Now the confusion, what are you trying to do? Replicate their study just using your own data, just calculate RR given your data, or are you trying to merge your data with their results. If so, why. I can quite follow your actions.​
Now the confusion, what are you trying to do? Replicate their study just using your own data, just calculate RR given your data, or are you trying to merge your data with their results. If so, why. I can quite follow your actions.​
Thanks again. I am trying to do the second one - apply their relative risk calculation to my data. I want to try to quantify the elevated cardiovascular risk in my population using the known relative risk increase caused by increased arterial stiffness and known normative values for arterial stiffness.


Omega Contributor
Well, I think we are very limited here. Ideally the most feasible approach would be to use their mean and standard deviation level. Then you could see if your 101 patients had a value above the 1 standard deviation marker. However the authors only seem to provide the hazard ratio, no beta coefficients from the model, mean, or standard deviation. Not sure how much confidence you can have trying to replicate this using 101 patients, when their population mean was based on a substantially higher n-value (especially not knowing the mean or standard deviation they used, so you would have no idea how different your sample may be).
Thanks - I'm not sure you have understood what I'm trying to do. I am comparing my means to normal age-related values from another paper (Reference Values for Arterial Stiffness, C., Determinants of pulse wave velocity in healthy people and in the presence of cardiovascular risk factors: 'establishing normal and reference values'. Eur Heart J, 2010. 31(19): p. 2338-50.).

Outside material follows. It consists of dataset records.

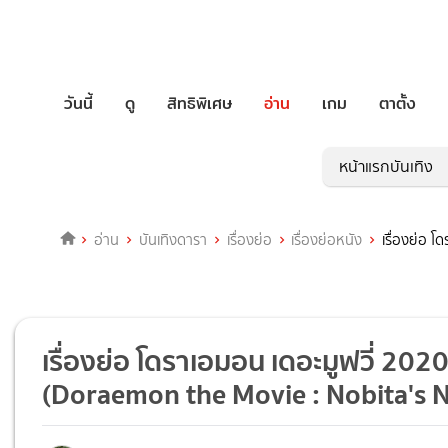
วันนี้
ดู
สิทธิพิเศษ
อ่าน
เกม
ตาตั้ง
หน้าแรกบันเทิง
อ่าน
บันเทิงดารา
เรื่องย่อ
เรื่องย่อหนัง
เรื่องย่อ 
เรื่องย่อ โดราเอมอน เดอะมูฟวี่ 202
(Doraemon the Movie : Nobita's 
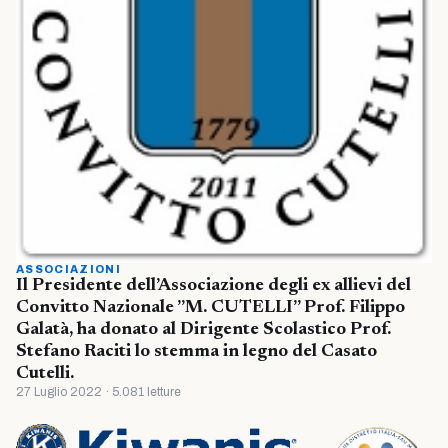
ASSOCIAZIONI
Il Presidente dell’Associazione degli ex allievi del
Convitto Nazionale ”M. CUTELLI” Prof. Filippo
Galatà, ha donato al Dirigente Scolastico Prof.
Stefano Raciti lo stemma in legno del Casato
Cutelli.
27 Luglio 2022 · 5.081 letture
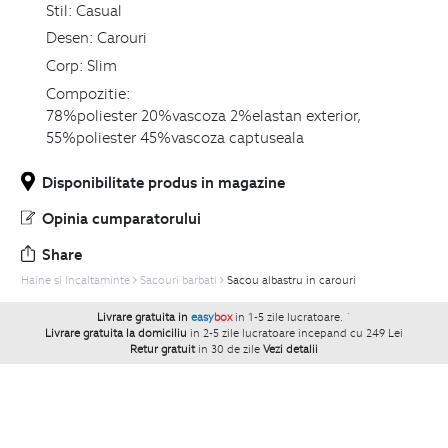
Stil:
Casual
Desen:
Carouri
Corp:
Slim
Compozitie:
78%poliester 20%vascoza 2%elastan exterior,
55%poliester 45%vascoza captuseala
Disponibilitate produs in magazine
Opinia cumparatorului
Share
Haine si Incaltaminte
Sacouri barbati
Sacou albastru in carouri
Livrare gratuita in
easy
box
in 1-5 zile lucratoare.
`
Livrare gratuita la domiciliu
in 2-5 zile lucratoare incepand cu 249 Lei
Retur gratuit
in 30 de zile
Vezi detalii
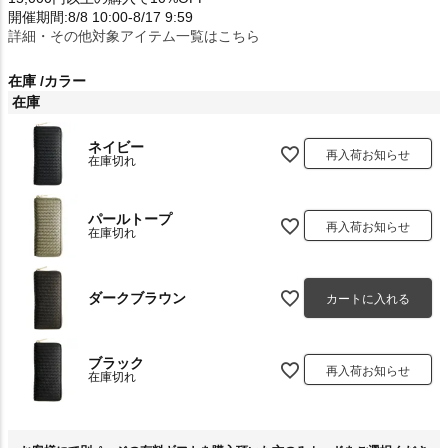
開催期間:8/8 10:00-8/17 9:59
詳細・その他対象アイテム一覧はこちら
在庫
カラー
在庫
ネイビー
再入荷お知らせ
在庫切れ
パールトープ
再入荷お知らせ
在庫切れ
ダークブラウン
カートに入れる
ブラック
再入荷お知らせ
在庫切れ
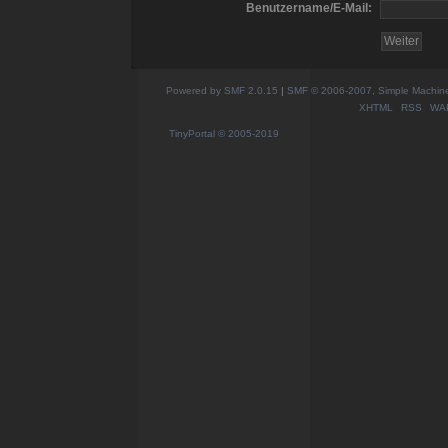
Benutzername/E-Mail:
Powered by SMF 2.0.15
|
SMF © 2006-2007, Simple Machines
XHTML
RSS
WA
TinyPortal
© 2005-2019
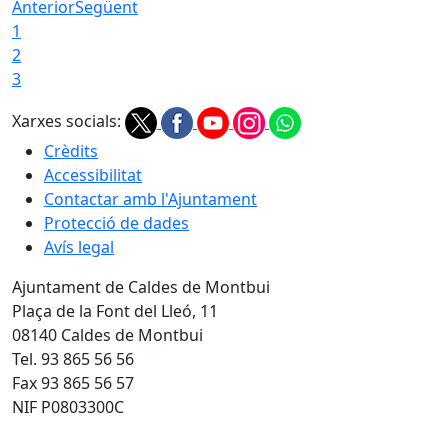
Anterior
Següent
1
2
3
Xarxes socials:
Crèdits
Accessibilitat
Contactar amb l'Ajuntament
Protecció de dades
Avís legal
Ajuntament de Caldes de Montbui
Plaça de la Font del Lleó, 11
08140 Caldes de Montbui
Tel. 93 865 56 56
Fax 93 865 56 57
NIF P0803300C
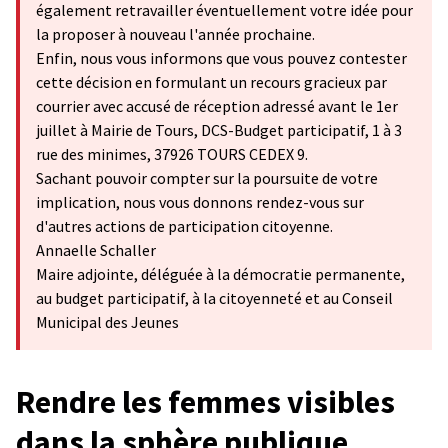
également retravailler éventuellement votre idée pour
la proposer à nouveau l'année prochaine.
Enfin, nous vous informons que vous pouvez contester
cette décision en formulant un recours gracieux par
courrier avec accusé de réception adressé avant le 1er
juillet à Mairie de Tours, DCS-Budget participatif, 1 à 3
rue des minimes, 37926 TOURS CEDEX 9.
Sachant pouvoir compter sur la poursuite de votre
implication, nous vous donnons rendez-vous sur
d'autres actions de participation citoyenne.
Annaelle Schaller
Maire adjointe, déléguée à la démocratie permanente,
au budget participatif, à la citoyenneté et au Conseil
Municipal des Jeunes
Rendre les femmes visibles
dans la sphère publique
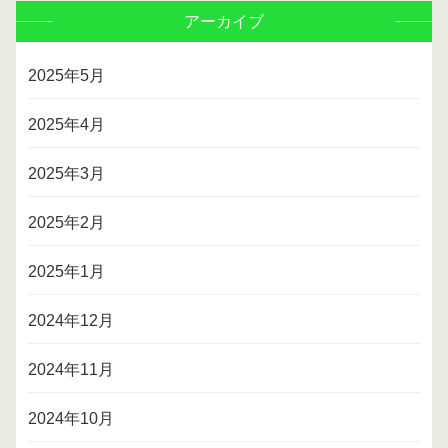
アーカイブ
2025年5月
2025年4月
2025年3月
2025年2月
2025年1月
2024年12月
2024年11月
2024年10月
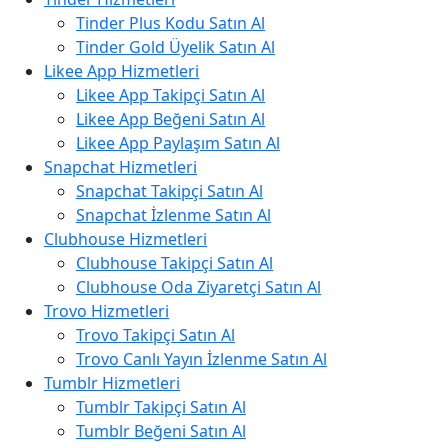
Tinder Plus Kodu Satın Al
Tinder Gold Üyelik Satın Al
Likee App Hizmetleri
Likee App Takipçi Satın Al
Likee App Beğeni Satın Al
Likee App Paylaşım Satın Al
Snapchat Hizmetleri
Snapchat Takipçi Satın Al
Snapchat İzlenme Satın Al
Clubhouse Hizmetleri
Clubhouse Takipçi Satın Al
Clubhouse Oda Ziyaretçi Satın Al
Trovo Hizmetleri
Trovo Takipçi Satın Al
Trovo Canlı Yayın İzlenme Satın Al
Tumblr Hizmetleri
Tumblr Takipçi Satın Al
Tumblr Beğeni Satın Al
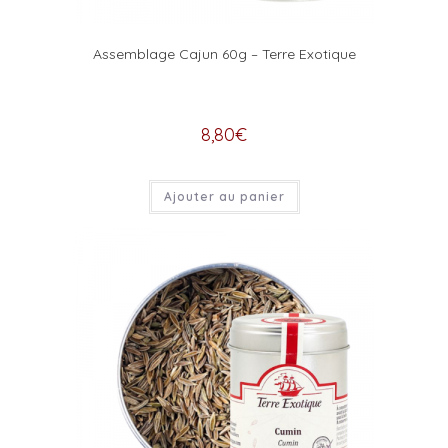
Assemblage Cajun 60g – Terre Exotique
8,80
€
Ajouter au panier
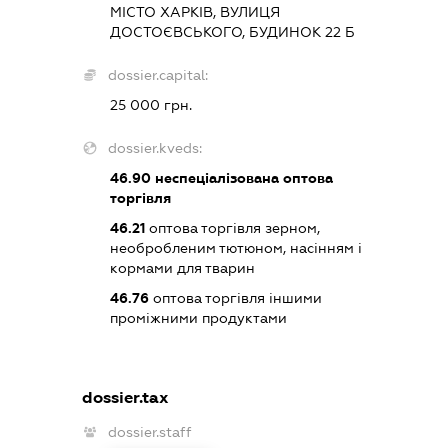
МІСТО ХАРКІВ, ВУЛИЦЯ
ДОСТОЄВСЬКОГО, БУДИНОК 22 Б
dossier.capital:
25 000 грн.
dossier.kveds:
46.90
неспеціалізована оптова
торгівля
46.21
оптова торгівля зерном,
необробленим тютюном, насінням і
кормами для тварин
46.76
оптова торгівля іншими
проміжними продуктами
dossier.tax
dossier.staff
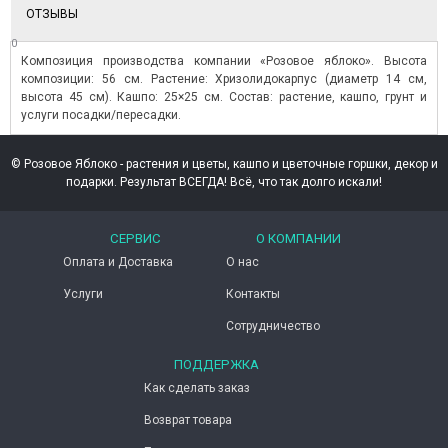
ОТЗЫВЫ
0
Композиция производства компании «Розовое яблоко». Высота
композиции: 56 см. Растение: Хризолидокарпус (диаметр 14 см,
высота 45 см). Кашпо: 25×25 см. Состав: растение, кашпо, грунт и
услуги посадки/пересадки.
© Розовое Яблоко - растения и цветы, кашпо и цветочные горшки, декор и
подарки. Результат ВСЕГДА! Всё, что так долго искали!
СЕРВИС
О КОМПАНИИ
Оплата и Доставка
О нас
Услуги
Контакты
Сотрудничество
ПОДДЕРЖКА
Как сделать заказ
Возврат товара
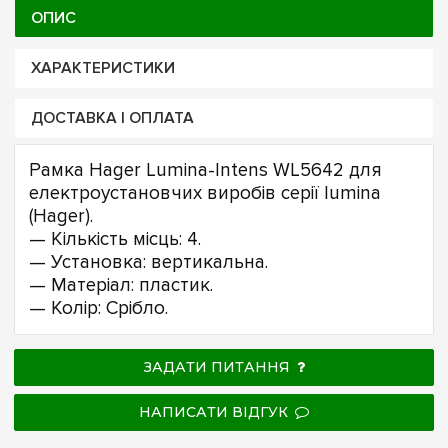
ОПИС
ХАРАКТЕРИСТИКИ
ДОСТАВКА І ОПЛАТА
Рамка Hager Lumina-Intens WL5642 для
електроустановчих виробів серії lumina
(Hager).
— Кількість місць: 4.
— Установка: вертикальна.
— Матеріал: пластик.
— Колір: Срібло.
ЗАДАТИ ПИТАННЯ
НАПИСАТИ ВІДГУК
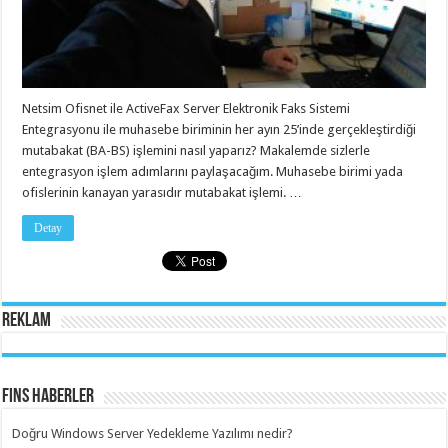
Netsim Ofisnet ile ActiveFax Server Elektronik Faks Sistemi
Entegrasyonu ile muhasebe biriminin her ayın 25’inde gerçekleştirdiği
mutabakat (BA-BS) işlemini nasıl yaparız? Makalemde sizlerle
entegrasyon işlem adımlarını paylaşacağım. Muhasebe birimi yada
ofislerinin kanayan yarasıdır mutabakat işlemi. …
Detay
Reklam
Fins Haberler
Doğru Windows Server Yedekleme Yazılımı nedir?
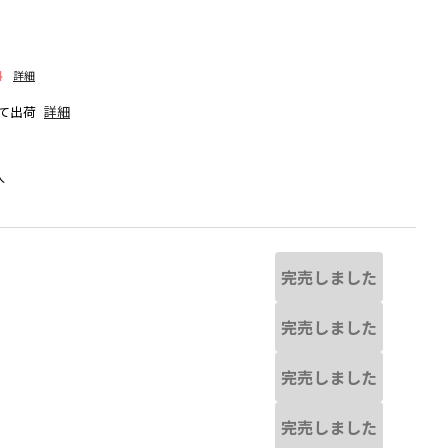
料
詳細
て出荷
詳細
人
完売しました
完売しました
完売しました
ラベンダー
完売しました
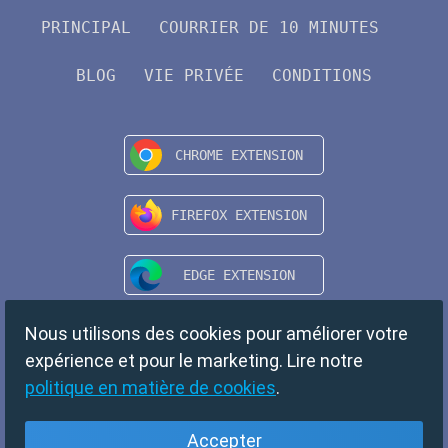
PRINCIPAL
COURRIER DE 10 MINUTES
BLOG
VIE PRIVÉE
CONDITIONS
Nous utilisons des cookies pour améliorer votre
expérience et pour le marketing. Lire notre
politique en matière de cookies
.
Accepter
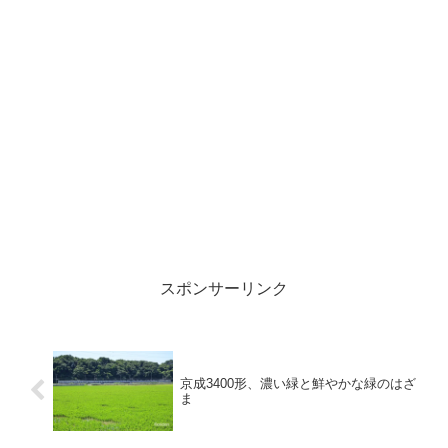
スポンサーリンク
京成3400形、濃い緑と鮮やかな緑のはざ
ま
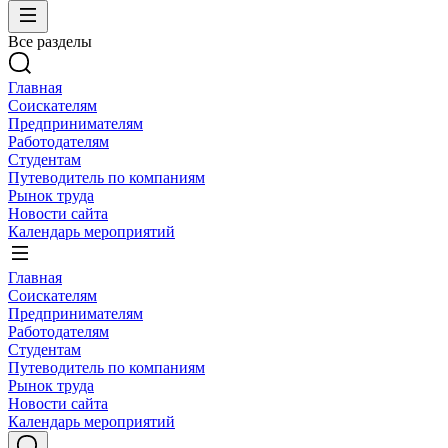
Все разделы
Главная
Соискателям
Предпринимателям
Работодателям
Студентам
Путеводитель по компаниям
Рынок труда
Новости сайта
Календарь мероприятий
Главная
Соискателям
Предпринимателям
Работодателям
Студентам
Путеводитель по компаниям
Рынок труда
Новости сайта
Календарь мероприятий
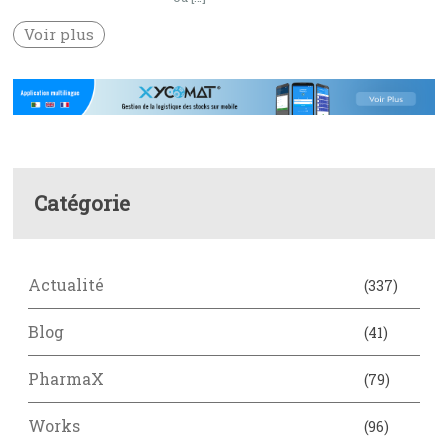
Voir plus
Catégorie
Actualité
(337)
Blog
(41)
PharmaX
(79)
Works
(96)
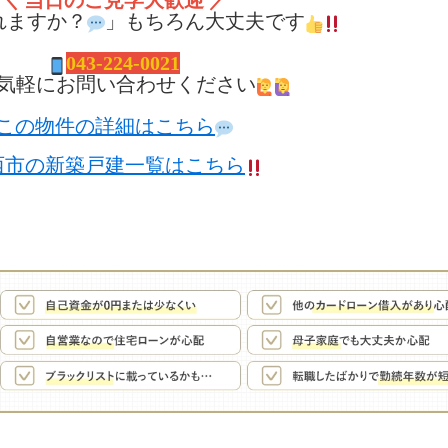
＼ 当日のご見学大歓迎 ／
れますか？
」もちろん大丈夫です
04
3-224-0021
気軽にお問い合わせください
この物件の詳細はこちら
西市の新築戸建一覧はこちら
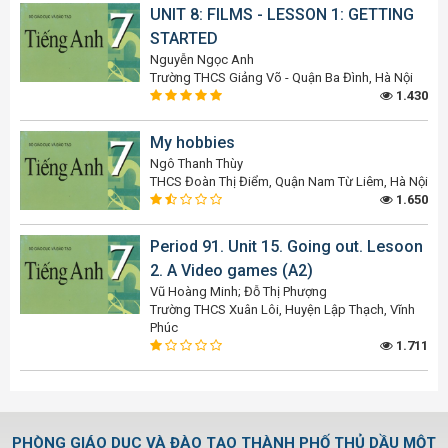
UNIT 8: FILMS - LESSON 1: GETTING
STARTED
Nguyễn Ngọc Anh
Trường THCS Giảng Võ - Quận Ba Đình, Hà Nội
1.430
My hobbies
Ngô Thanh Thùy
THCS Đoàn Thị Điểm, Quận Nam Từ Liêm, Hà Nội
1.650
Period 91. Unit 15. Going out. Lesoon
2. A Video games (A2)
Vũ Hoàng Minh; Đỗ Thị Phượng
Trường THCS Xuân Lôi, Huyện Lập Thạch, Vĩnh
Phúc
1.711
PHÒNG GIÁO DỤC VÀ ĐÀO TẠO THÀNH PHỐ THỦ DẦU MỘT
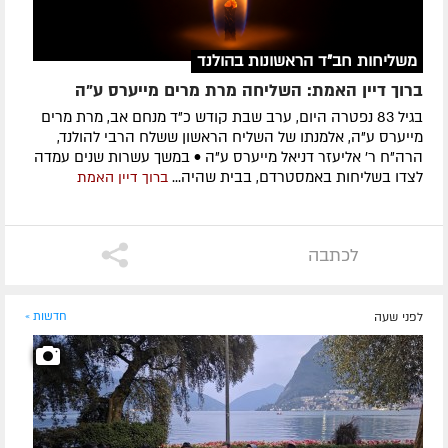
משליחות חב"ד הראשונות בהולנד
ברוך דיין האמת: השליחה מרת מרים מייערס ע"ה
בגיל 83 נפטרה היום, ערב שבת קודש כ"ד מנחם אב, מרת מרים
מייערס ע"ה, אלמנתו של השליח הראשון ששלח הרבי להולנד,
הרה"ח ר' אליעזר דניאל מייערס ע"ה • במשך עשרות שנים עמדה
לצדו בשליחות באמסטרדם, בבית שהיה...
ברוך דיין האמת
לכתבה
לפני שעה
חדשות »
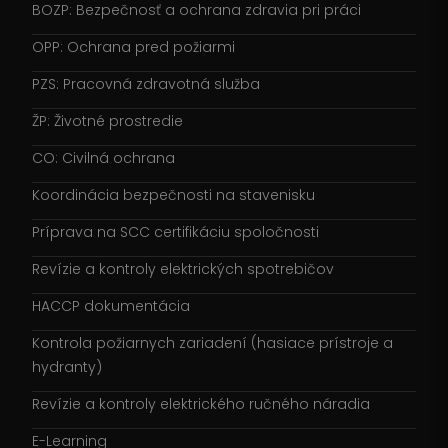
BOZP: Bezpečnosť a ochrana zdravia pri práci
OPP: Ochrana pred požiarmi
PZS: Pracovná zdravotná služba
ŽP: Životné prostredie
CO: Civilná ochrana
Koordinácia bezpečnosti na stavenisku
Príprava na SCC certifikáciu spoločnosti
Revízie a kontroly elektrických spotrebičov
HACCP dokumentácia
Kontrola požiarnych zariadení (hasiace prístroje a
hydranty)
Revízie a kontroly elektrického ručného náradia
E-Learning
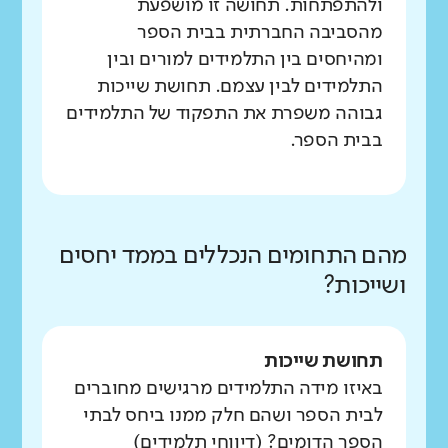
ולהתפתחות. תחושה זו מושפעת
מהסביבה החברתית בבית הספר
ומהיחסים בין התלמידים למורים ובין
התלמידים לבין עצמם. תחושת שייכות
גבוהה משפרת את התפקוד של התלמידים
בבית הספר.
מהם התחומים הנכללים בממד יחסים
ושייכות?
תחושת שייכות
באיזו מידה התלמידים מרגישים מחוברים
לבית הספר ושהם חלק ממנו ביחס לבתי
הספר הדומים? (דיווחי תלמידים)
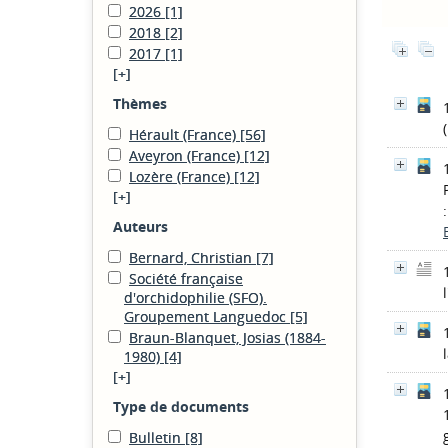
2026
[1]
2018
[2]
2017
[1]
[+]
Thèmes
Hérault (France)
[56]
Aveyron (France)
[12]
Lozère (France)
[12]
[+]
Auteurs
Bernard, Christian
[7]
Société française
d'orchidophilie (SFO).
Groupement Languedoc
[5]
Braun-Blanquet, Josias (1884-
1980)
[4]
[+]
Type de documents
Bulletin
[8]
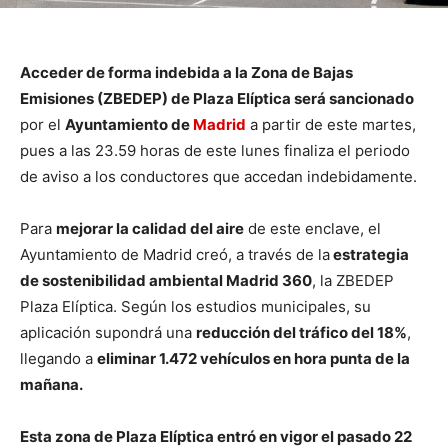
Acceder de forma indebida a la Zona de Bajas
Emisiones (ZBEDEP) de Plaza Elíptica será sancionado
por el
Ayuntamiento de
Madrid
a partir de este martes,
pues a las 23.59 horas de este lunes finaliza el periodo
de aviso a los conductores que accedan indebidamente.
Para
mejorar la calidad del aire
de este enclave, el
Ayuntamiento de Madrid creó, a través de la
estrategia
de sostenibilidad ambiental Madrid 360
, la ZBEDEP
Plaza Elíptica. Según los estudios municipales, su
aplicación supondrá una
reducción del tráfico del 18%
,
llegando a
eliminar 1.472 vehículos en hora punta de la
mañana.
Esta zona de Plaza Elíptica entró en vigor el pasado 22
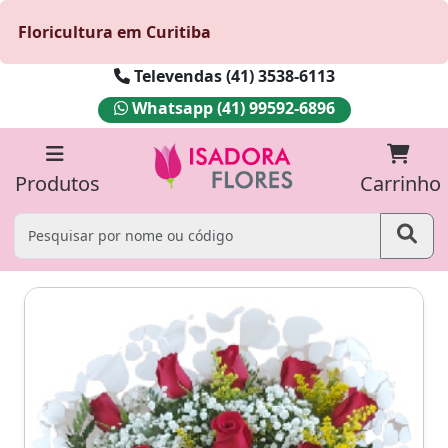
Floricultura em Curitiba
Televendas (41) 3538-6113
Whatsapp (41) 99592-6896
Produtos
Carrinho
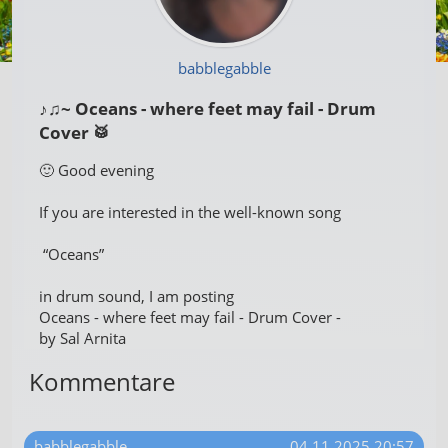
babblegabble
♪♫~ Oceans - where feet may fail - Drum
Cover 🥁
🙂 Good evening
If you are interested in the well-known song
“Oceans”
in drum sound, I am posting
Oceans - where feet may fail - Drum Cover -
by Sal Arnita
Kommentare
babblegabble
04.11.2025 20:57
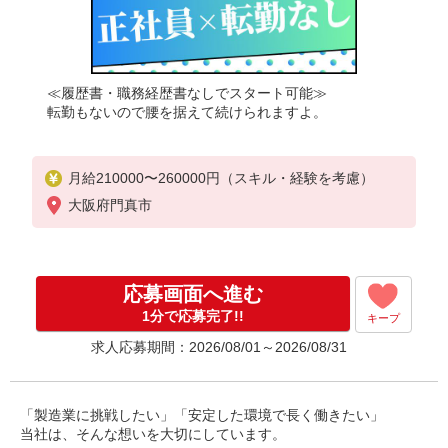
≪履歴書・職務経歴書なしでスタート可能≫
転勤もないので腰を据えて続けられますよ。
月給210000〜260000円（スキル・経験を考慮）
大阪府門真市
応募画面へ進む
1分で応募完了!!
キープ
求人応募期間：2026/08/01～2026/08/31
「製造業に挑戦したい」「安定した環境で長く働きたい」
当社は、そんな想いを大切にしています。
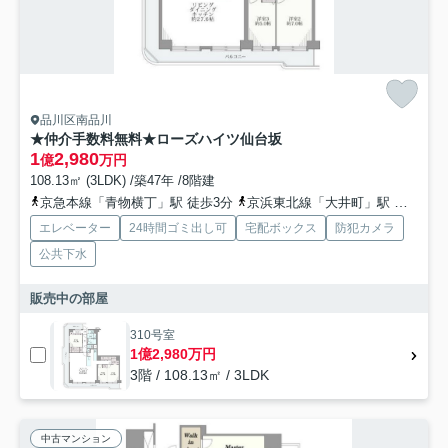
品川区南品川
★仲介手数料無料★ローズハイツ仙台坂
1
2,980
億
万円
108.13㎡ (3LDK) /築47年 /8階建
京急本線「青物横丁」駅 徒歩3分
京浜東北線「大井町」駅 徒歩10分
エレベーター
24時間ゴミ出し可
宅配ボックス
防犯カメラ
公共下水
販売中の部屋
310号室
1億2,980万円
3階 / 108.13㎡ / 3LDK
中古マンション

I can compare my values to the 'normal' and see how many standard deviations above or below the expected each patient lies.

The area I need help with is knowing how to apply the relevant 1.45 relative risk that the ben-shlomo paper quotes. For instance, I know that patient X has a PWV 0.5sd above expected. Does this mean their risk is 1 + (0.45 x 0.5)? Likewise, if i have a patient whose value is 2sd below the expected then do I have to do 1/(1.45 x 2) to find their resultant relative risk reduction??